### Texte fourni
Une lecture attentive des chiffres relatifs à l’immigration invalide la théorie du grand remplacement à l’horizon 2050, et invite à recentrer la réflexion sur les enjeux réels des migrations.

Pour le démographe Hervé Le Bras, il n’y a pas de « grand remplacement » à venir. L’immigration d’origine musulmane ne se substituera pas aux populations natives en Europe ou en France pour devenir majoritaire à l’horizon 2050 (ni 2060, d’ailleurs). Les sondages, qui se sont multipliés récemment et laissent penser qu’une majorité de Français pourrait croire à une telle théorie, révèlent surtout une méconnaissance des ordres de grandeur. La réalité des chiffres, éloignée des démonstrations fantasmatiques qui ont souvent cours, interdirait sinon de juger crédible une telle prévision.

Où le grand remplacement prend-il son origine ?

Avant d’en venir aux chiffres, Hervé Le Bras retrace l’histoire de ce terme, ou plutôt de cette peur, dont il repère l’origine dans la comparaison de la natalité française avec celle de l’Allemagne après la défaite de 1870. À l’époque, cette faible natalité et l’entrée d’étrangers, que l’on commence à ranger dans des catégories plus ou moins menaçantes, sont dénoncées comme faisant courir un risque au pays.

Puis, une fois admis, comme un acte de foi, que la menace s’est concrétisée, ou tout au moins que le « grand remplacement » est en marche, la rhétorique de ses propagateurs, Renaud Camus en tête, s’est concentrée sur les causes internes et externes qui l’ont fait advenir, parfois à grand renfort de citations approximatives ou apocryphes, de Boumédiène à Giscard en passant par De Gaulle. La statistique a alors moins d’importance ; il suffit d’en croire ses yeux, nous dit Renaud Camus. Cela tombe bien car les prévisions dramatiques (de Jacques Lesourne ou du Figaro Magazine) de l’année 1985, qui avaient pu, un temps, nourrir la démonstration, ont depuis été contredites par les faits.

Quelles prévisions à l’horizon 2050 ? (...)

Le grand remplacement n’est pas le problème. Ce qui ne veut pas dire que l’immigration n’en pose pas. La concentration d’immigrés peut atteindre en certains endroits des niveaux très élevés. Ainsi, les immigrés d’origines magrébine et turque constituent par exemple 11 % de la population totale en Seine-Saint-Denis. Dans certains quartiers de La Courneuve, d’Aubervilliers et de Clichy-sous-Bois, comme le montre une étude de France Stratégie de 2020 et son outil cartographique, la proportion d’immigrés nés hors d’Europe dépassait, en 2017, 60 % de la population âgée de 25 à 54 ans, alors qu’elle tournait autour de 40 % en 1999. (...)

### Exercice a
Veuillez convertir en liste numérotée les lignes des enregistrements, en commençant à celle qui contient « Erken Kayıt Avantajları Devam Ediyor! » et en allant jusqu'à la fin des enregistrements, sans les lignes vides.
Le texte et les enregistrements n'ont aucun lien entre eux.

### Enregistrements fournis

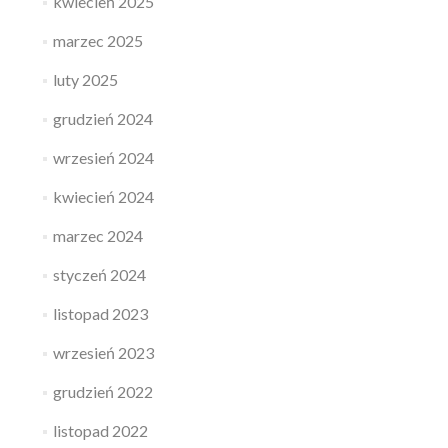
kwiecień 2025
marzec 2025
luty 2025
grudzień 2024
wrzesień 2024
kwiecień 2024
marzec 2024
styczeń 2024
listopad 2023
wrzesień 2023
grudzień 2022
listopad 2022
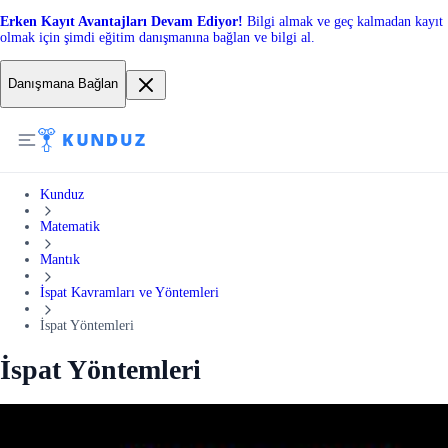
Erken Kayıt Avantajları Devam Ediyor!
Bilgi almak ve geç kalmadan kayıt
olmak için şimdi eğitim danışmanına bağlan ve bilgi al.
Danışmana Bağlan
Kunduz
Matematik
Mantık
İspat Kavramları ve Yöntemleri
İspat Yöntemleri
İspat Yöntemleri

### Exercice b
Dans le texte sur le grand remplacement, où Hervé Le Bras situe-t-il l'origine de cette peur ?

### Réponse a
1. Erken Kayıt Avantajları Devam Ediyor!
2. Bilgi almak ve geç kalmadan kayıt
3. olmak için şimdi eğitim danışmanına bağlan ve bilgi al.
4. Danışmana Bağlan
5. Kunduz
6. Matematik
7. Mantık
8. İspat Kavramları ve Yöntemleri
9. İspat Yöntemleri
10. İspat Yöntemleri

### Réponse b
Il la repère dans la comparaison de la natalité française avec celle de l'Allemagne après la défaite de 1870.